6 Note that coefficient alpha, as a measure of reliability of a scale, assumes unidimensionality and is thus an underestimate of the true reliability of the present AOT scale (which should be based on the correlation of the test with a parallel version of the same test). AOT is a multidimensional concept. The g6 measure reported by the alpha() function of the psych package (Revelle, Citation2024), or omega total, as reported by the omega() function, are probably more accurate estimates of reliability, especially when a reliability measure is used to correct for attenuation (in which case alpha will lead to over-correction and possibly to corrected correlations greater than 1).

7 Agreement might also affect Fair and Trust responses through a halo effect. However, such an effect should occur for both qualified and unqualified statements, so on the whole, we should expect no halo effect on the qualified/unqualified difference, which is the measure of primary interest.

8 Actually 15 pairs was presented, but data from the first item were lost due to a programming error. The results are thus based on 14 pairs.

9 An analysis of a combined measure yielded substantively identical results.

10 A quick scan suggested that this replacement made sense in every case, but, in retrospect, it did not make sense for the PEANUT items (see Appendix). Two subjects said that the items were not about a belief. And “asking” could easily refer to asking the server rather than “thinking about.” This item was omitted from all analyses.

11 The items overlap somewhat in meaning, but this division was what I had in mind when constructing the new scale. And it seemed to be the closest to the major meanings.

12 Canonical correlation finds a weighted average of each of two sets of variables such that the weights maximise the correlation between the two weighted averages. Then, in effect, it repeats the process with the residuals of these predictions, asking whether the prediction can be improved further with another set of weights, the second canonical correlate.

13 Note that this analysis applies to the 30 items as if they were different items in a scale. Such a scale would be analogous to any scale that asked roughly the same question about many situations, e.g., a happiness scale with items like, “I feel happy when I see …” for many different situations. It is thus concerned with the generality of individual differences across the 30 situations. It is not an analysis of reliability of each two-item “scales”, one for LackConf and one for AltNeg. These two items were constricted so that one was reverse scored, and responses to them were used to select subjects, so such an analysis would not be informative. We can assume that such a two-item test is not very reliable.

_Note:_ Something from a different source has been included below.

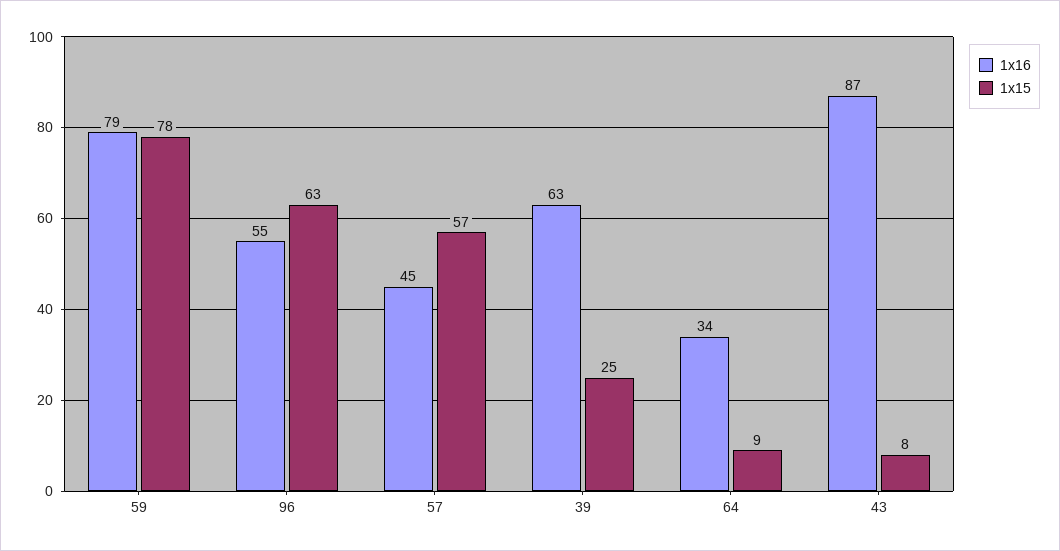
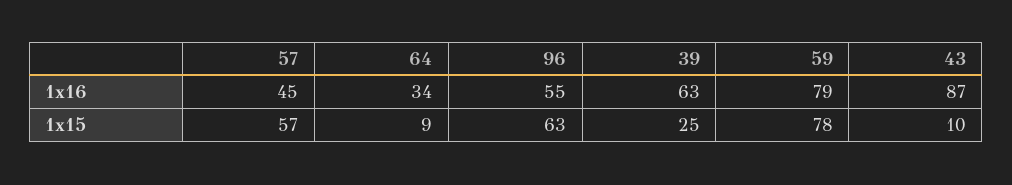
1x15, 43: 8 -> 10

14 Because All4mean is the total of all items, including the item of interest, I used the r.drop function of the psych packages (Revelle, Citation2024) instead of the raw correlation with All4sum. This is an estimate of what the item-total correlation would be, on the basis of the correlation of the item with the sum of the other items.

15 Several attempts to find effects of differences in item variance also could not explain the results.